_WHAT THE TASK REQUIRES_: Give the records again exactly. Pictures do not belong in the copy.

_DATA SHOWN_:
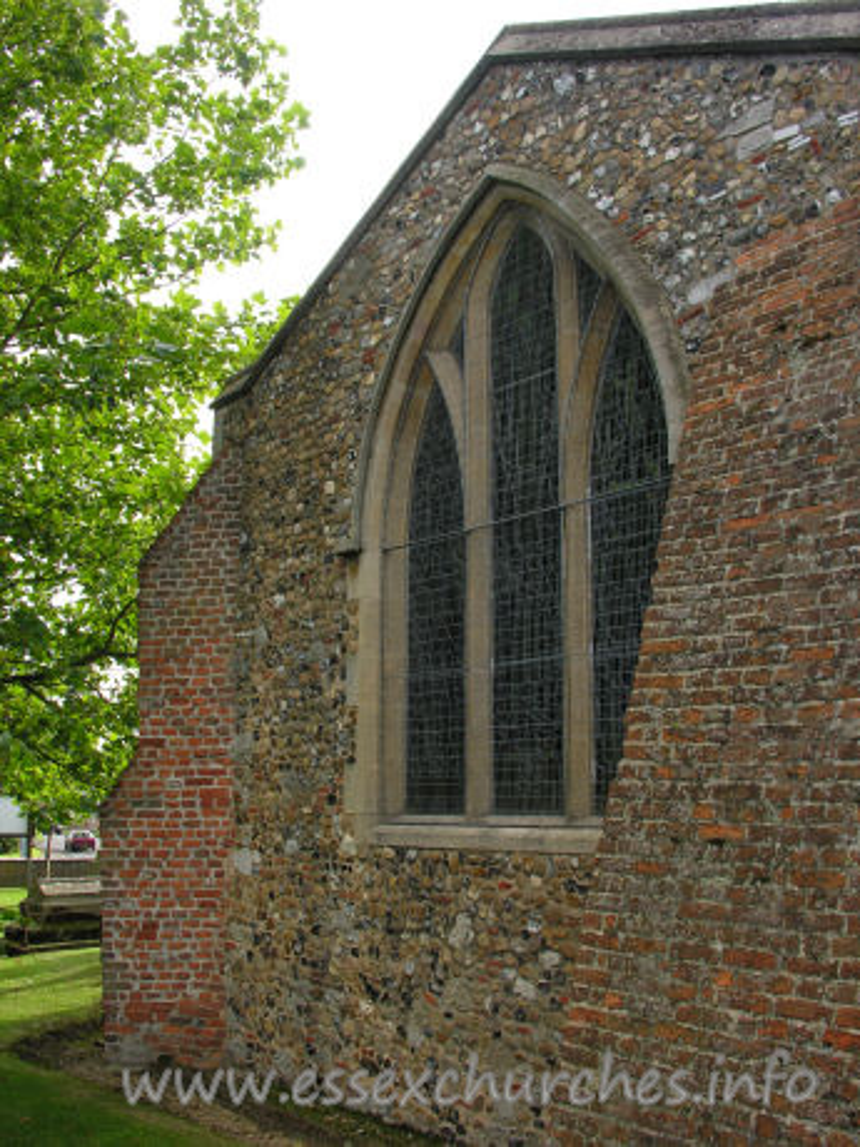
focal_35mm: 35
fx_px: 1159
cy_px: 574
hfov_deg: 40.7
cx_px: 430
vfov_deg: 52.6
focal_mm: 8.9
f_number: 4
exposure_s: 1/69.4
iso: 50
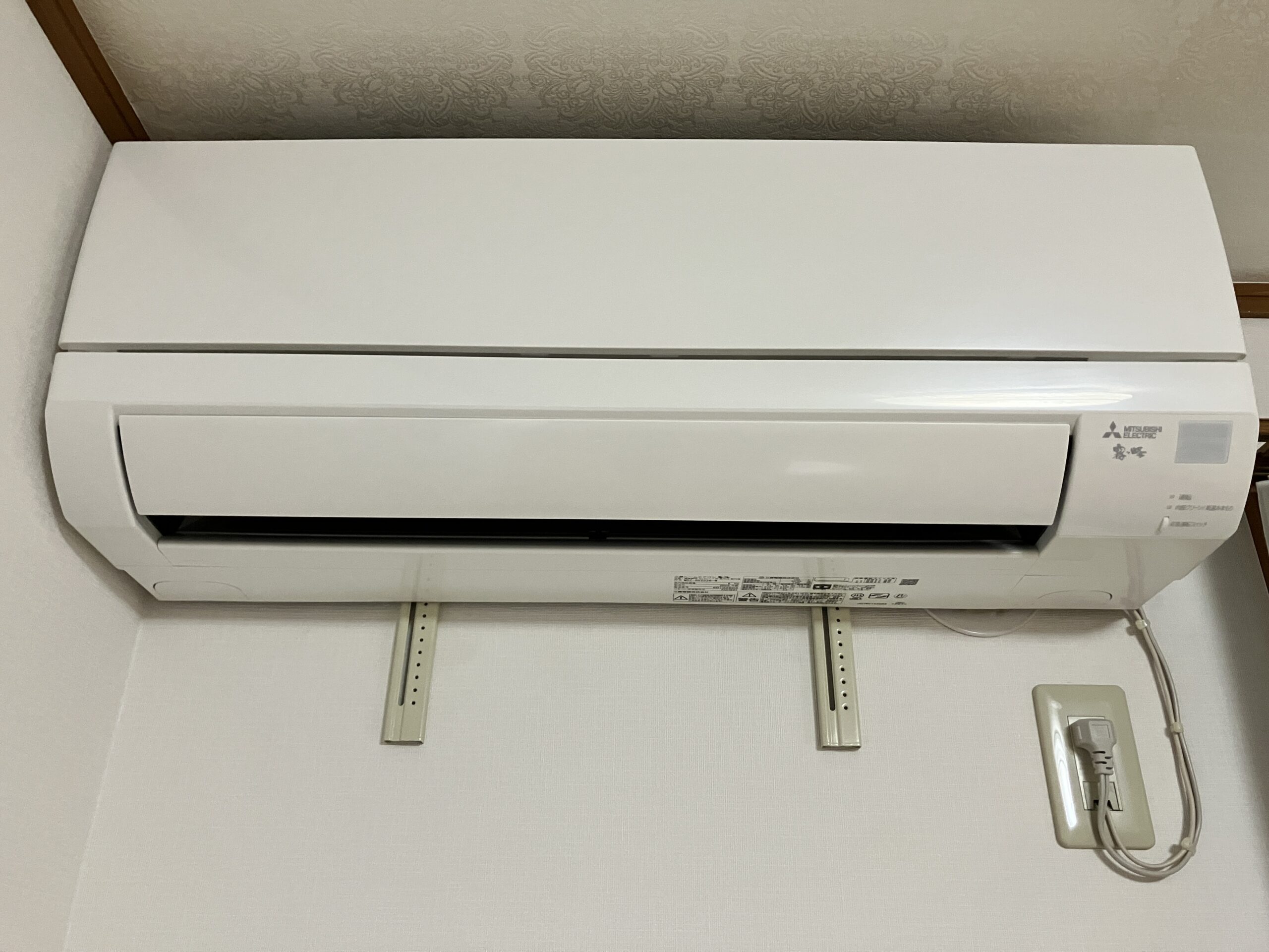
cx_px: 634
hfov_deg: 63.4
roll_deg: -1.6
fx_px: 1026
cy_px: 476
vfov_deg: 49.7
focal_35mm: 28
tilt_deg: +27.4
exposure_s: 1/60
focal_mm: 3.99
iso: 320
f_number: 1.8
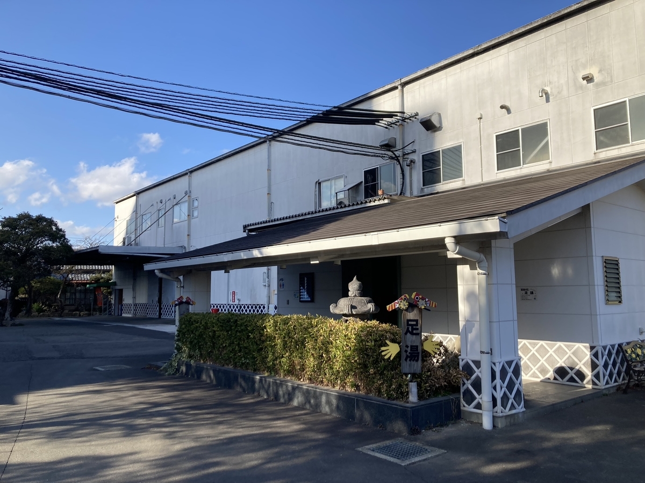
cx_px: 322
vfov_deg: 49.7
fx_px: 522
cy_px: 242
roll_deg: +0.9
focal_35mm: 28
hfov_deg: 63.4
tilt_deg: +5.4
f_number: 1.8
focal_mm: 3.99
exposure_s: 1/1200
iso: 20
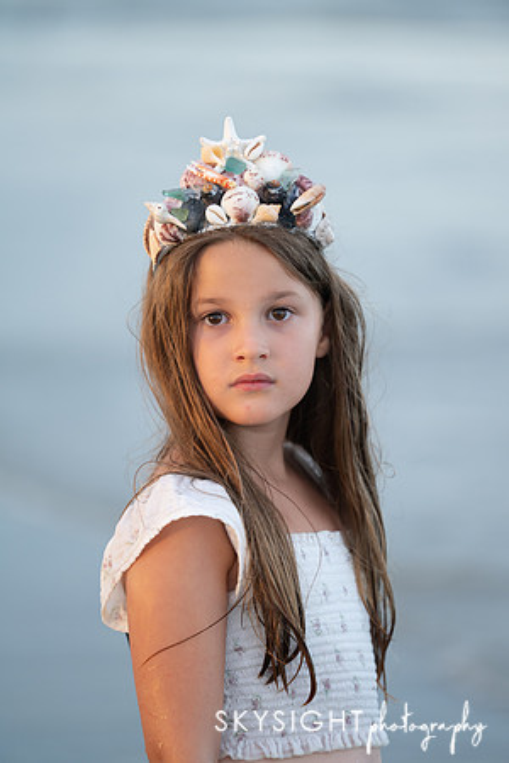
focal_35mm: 200
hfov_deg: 6.9
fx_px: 4241
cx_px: 254
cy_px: 382
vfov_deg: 10.3
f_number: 2.8
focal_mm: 200
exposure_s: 1/250
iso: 640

_EXERCISE SOLUTION_:
focal_35mm: 35
fx_px: 1159
cy_px: 574
hfov_deg: 40.7
cx_px: 430
vfov_deg: 52.6
focal_mm: 8.9
f_number: 4
exposure_s: 1/69.4
iso: 50
cx_px: 634
hfov_deg: 63.4
roll_deg: -1.6
fx_px: 1026
cy_px: 476
vfov_deg: 49.7
focal_35mm: 28
tilt_deg: +27.4
exposure_s: 1/60
focal_mm: 3.99
iso: 320
f_number: 1.8
cx_px: 322
vfov_deg: 49.7
fx_px: 522
cy_px: 242
roll_deg: +0.9
focal_35mm: 28
hfov_deg: 63.4
tilt_deg: +5.4
f_number: 1.8
focal_mm: 3.99
exposure_s: 1/1200
iso: 20
focal_35mm: 200
hfov_deg: 6.9
fx_px: 4241
cx_px: 254
cy_px: 382
vfov_deg: 10.3
f_number: 2.8
focal_mm: 200
exposure_s: 1/250
iso: 640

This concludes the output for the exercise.